Li Chang seemed like a woman who’d have no trouble pleasing her husband, but that depended on the husband as well, didn’t it? Short of the obvious distress signs such as bruises or black eyes or restraining orders, how did you judge what went on in a marriage?

         Sam thanked her, and she walked him to the door. “By the way,” he said, “have you ever heard of Paradise? Maybe it’s a business of Mister Chea’s or someone he knew?”

         She said she hadn’t.

         “Oh, just one more thing,” he said. “Your daughter is a good girl, but she’s a little too friendly with strangers.”

 

         Sam stepped back outdoors and into the oven, glad to have a possible motive for the killing. The note that said “we know” must have referred to Bin Chea’s Khmer Rouge past. Li Chang’s story--no, the story she repeated--troubled him. She considered the accusations utterly worthless, and maybe she was right. Then what about the note, what else could it mean? Of course, Li Chang might also know more about Bin Chea than she let on.

         Meanwhile, Sam wanted to question Khem Chhap, and he still hadn’t spoken to Mrs. Chea in the hospital. Across the street, his car now had plenty of room on both sides. They sat alone, just the Ford and the fire hydrant.

         On the sidewalk next to his car lay a rock about the size that must have hit his car. Sam ran his finger over the ding, where a flake of paint had chipped off and exposed the bare steel.
It felt rough and blistering hot, like a battered skillet.
It also felt like a hundred-dollar repair bill.

         He lifted the windshield wiper and removed the ticket, which had an illegible signature. He jammed the ticket in his shirt pocket and drove back to the station.

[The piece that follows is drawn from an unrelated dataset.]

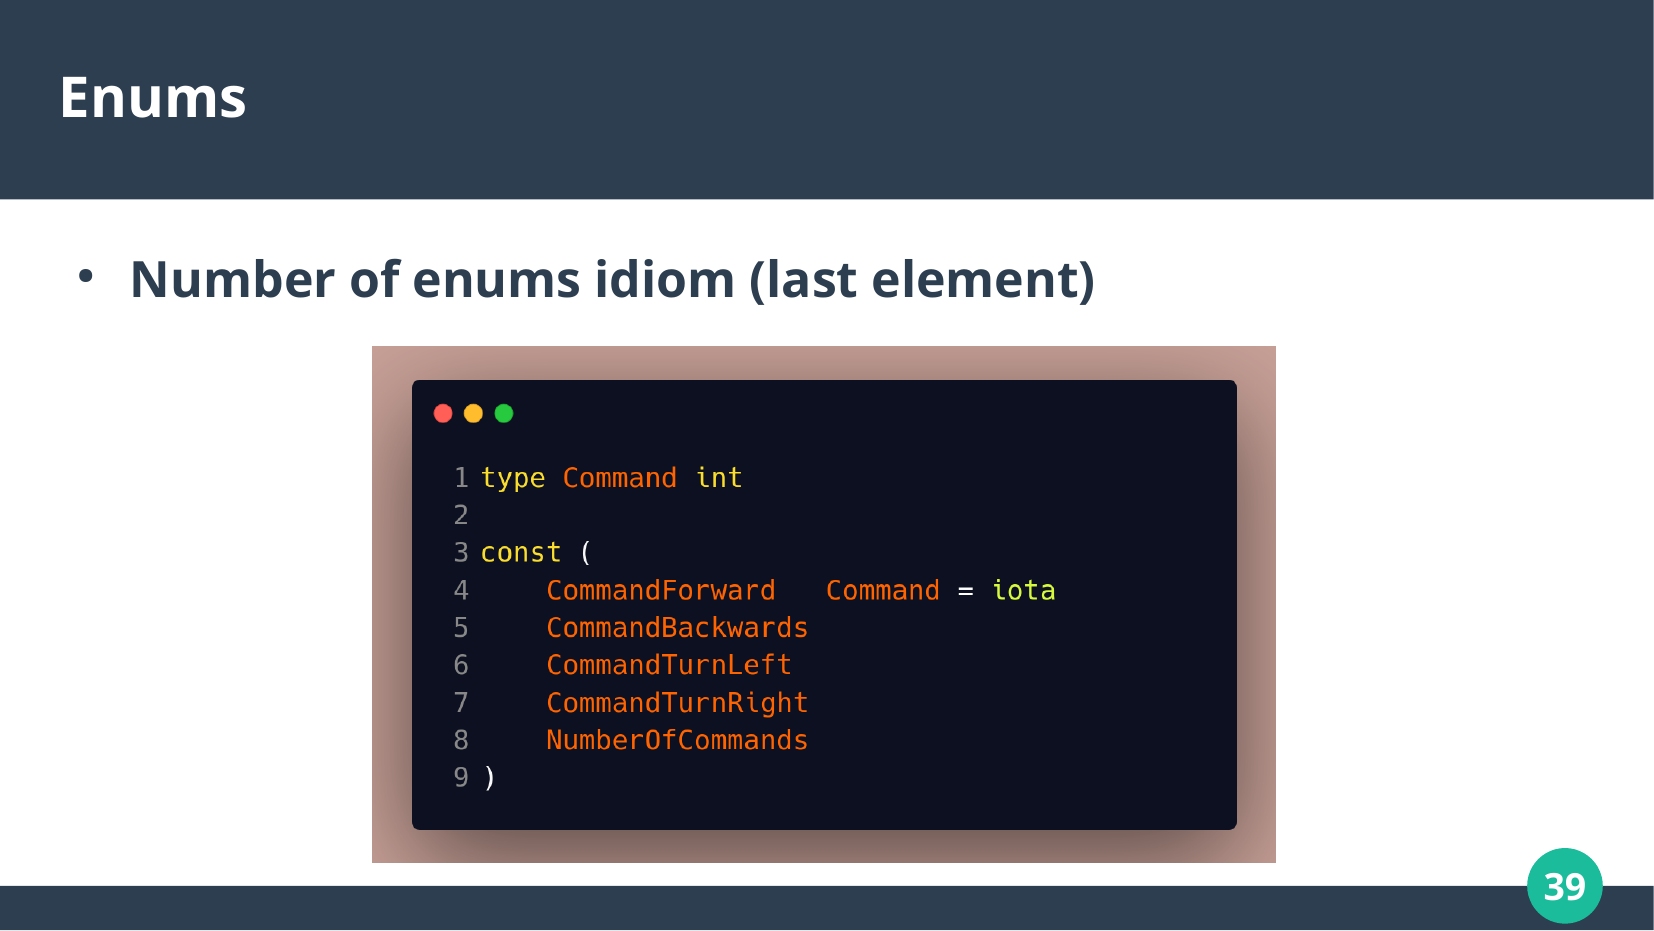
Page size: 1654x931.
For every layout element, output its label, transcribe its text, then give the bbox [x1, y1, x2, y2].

Damn, it was about the last thing he needed.

CHAPTER SIX

Back at the station, Sam filled out a report and pretended not to listen as Wilkins complained to Superintendent Corcoran. “This is the worst hot spell in twenty years, Chief. So how come we work with the frigging a/c off?”

         “Sorry,” the Chief said, “but the city’s got us by the short and curlies.” Sam wasn’t sure exactly what the Chief meant, but he got the point: real men didn’t need a/c to stay cool, and the department’s performance was expected not to suffer.

         “Damn voters want protection,” Wilkins said. “But they more or less don’t want to pay for it.”

         But Sam had no complaints. With Gitman, Cerullo, and Danfil all
laid
off in the last week, he felt lucky to have moved up instead of out. Merit, Chief Corcoran said. Reverse discrimination, Lieutenant Wilkins said.

         Wilkins and the Chief drifted toward Corcoran’s office. “You been the best chief Lowell’s ever had,” Wilkins said. They had matching flat-top crew cuts. The Chief’s hair was white, while Wilkins’ looked like poorly mixed cement: gray with sandy clumps.